ChexSystems states on its sample consumer report that “Reported Information refers to reports of accounts that have been mishandled, reported for cause, and/or outstanding debts.” See that sample report for examples of these kinds of reported information.
HOW LONG DOES THIS INFORMATION STAY ON THESE SPECIAL REPORTS?
ChexSystems and Early Warning Systems are “consumer reporting agencies” just like Equifax/Experian/TransUnion, even if they provide more specialized information. As such they are subject to the federal Fair Credit Reporting Act, which provides that “an adverse item of information,” including about checking and savings accounts, can be reported for up to seven years.
However, ChexSystems states on its sample consumer report that “[o]ur current practice is to retain this information for a period of five years.”
WHAT HAPPENS IF YOU HAVE ADVERSE BANK ACCOUNT INFORMATION ON YOUR REPORT?
You can get turned down when you try to open a checking or savings account at a financial institution.
If you are turned down, just as with the usual credit reporting agencies you are entitled to be told the name and contact information of the account reporting agency whose report was used to turn you down. You are entitled to receive a copy of that report, and to dispute the information on it. You can also receive a free report every 12 months from each company regardless whether you are denied an account.
Here is the contact information for the two companies:
Attn: Consumer Relations
7805 Hudson Road, Suite 100
Woodbury, MA 55125
Early Warning Services
16552 North 90th Street, Suite 100
Scottsdale, AZ 85260
WILL BANKRUPTCY WRITE OFF THESE BANK ACCOUNT DEBTS?
Yes, bankruptcy will generally discharge—legally write off—debts owing on your checking and savings accounts.
On rare exceptions a financial institution may object to such a discharge of the debt, based on allegations that the debt was accrued through your fraud or misrepresentation. Your attorney will discuss this with you if it is a concern.

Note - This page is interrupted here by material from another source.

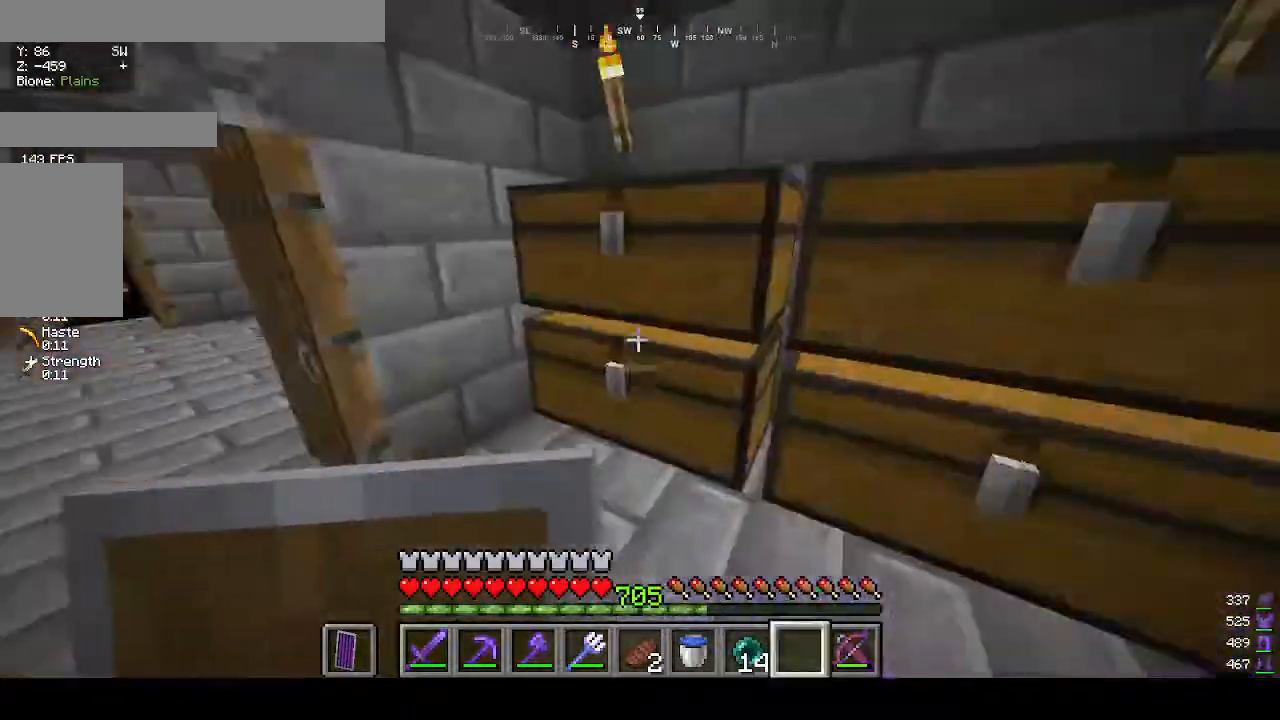
{"keys": [], "mouse": [], "events": []}
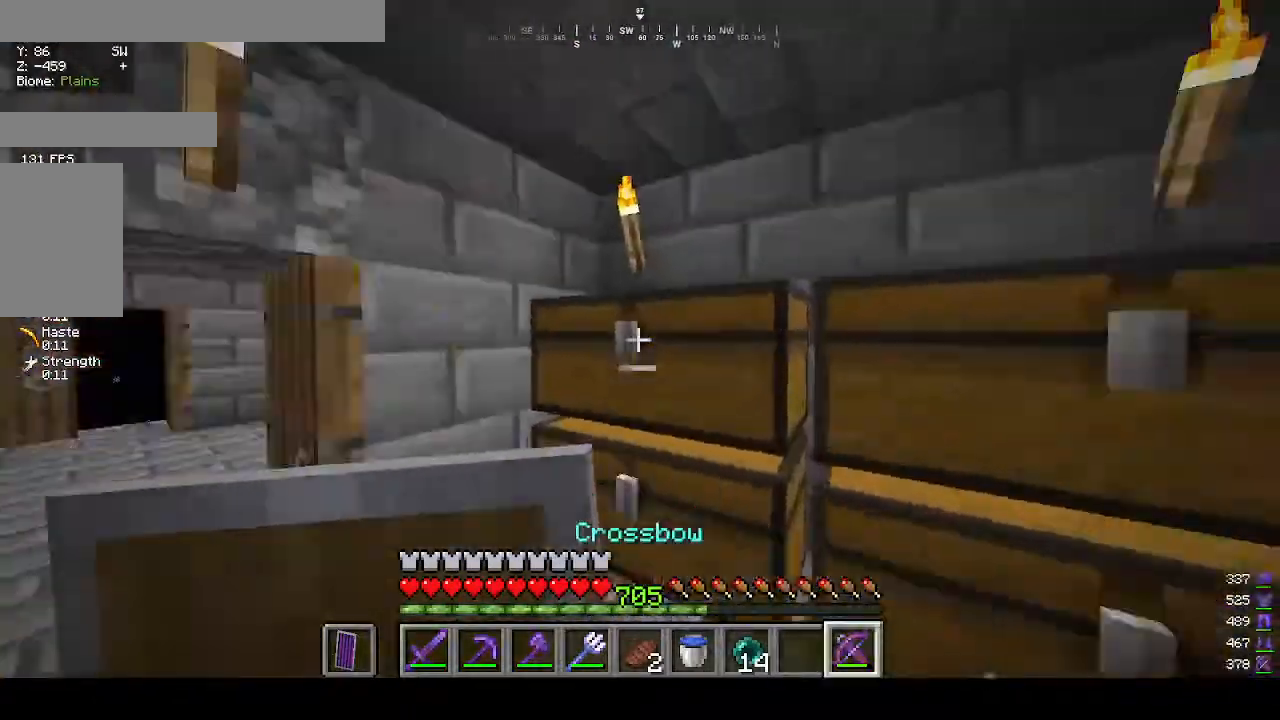
{"keys": ["w"], "mouse": [], "events": [[500, "w", "down"]]}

WHAT IS A BANKRUPTCY FILING EFFECT ON YOUR BANK ACCOUNT RECORD?
People are often sensibly concerned about a bankruptcy filing effect on their overall credit record. But often that concern is misplaced. Because in most situations filing bankruptcy improves a person’s credit standing over what it would have been had that person continued to struggle without filing bankruptcy.

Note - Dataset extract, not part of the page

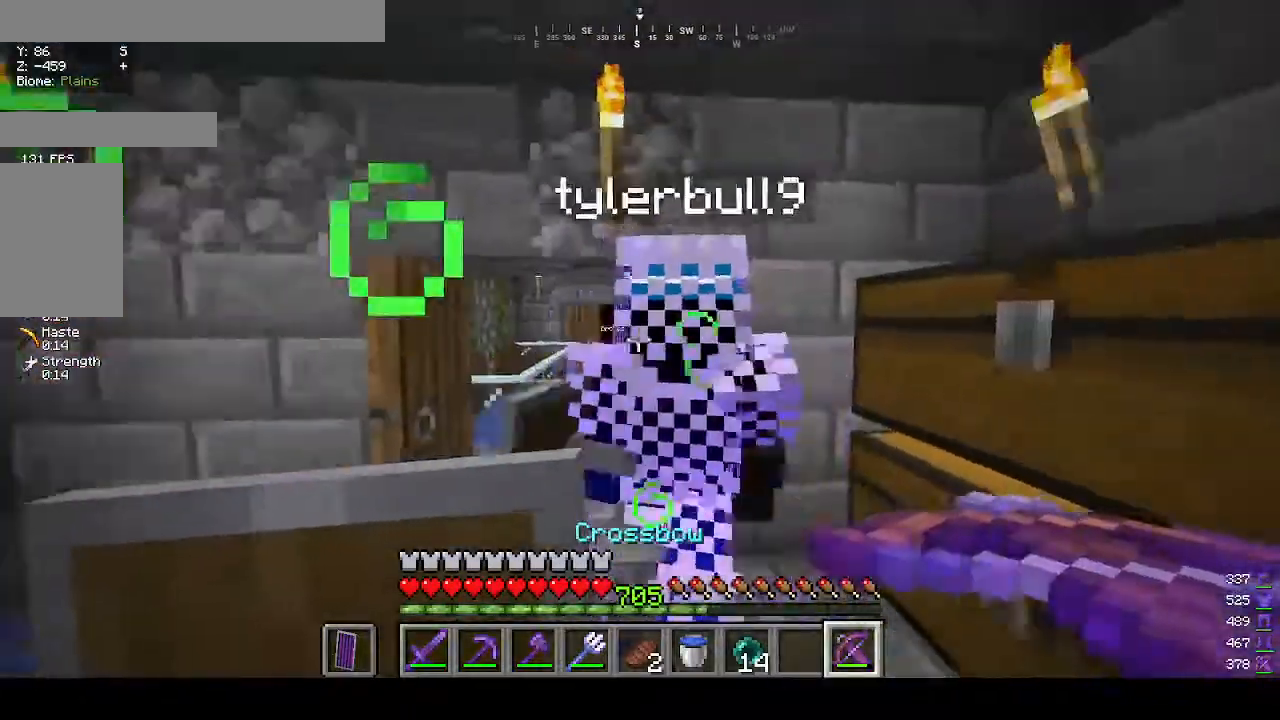
{"keys": ["w"], "mouse": [], "events": []}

The situation is similar with consumer bank account reports.
Filing bankruptcy can stop the bleeding. If you are already in a viscous cycle of bounced checks and overdraft charges, then filing bankruptcy will get you out of that cycle by getting rid of debts that you can’t handle so that you can deal responsibly with your checking and savings accounts going forward.
And filing bankruptcy can prevent that bleeding from happening if you are right on the brink of it happening.
In both cases, bankruptcy will stop new adverse checking and savings account events from hitting ChexSystems and/or Early Warning Services, making less likely that your account(s) will be closed for such behavior.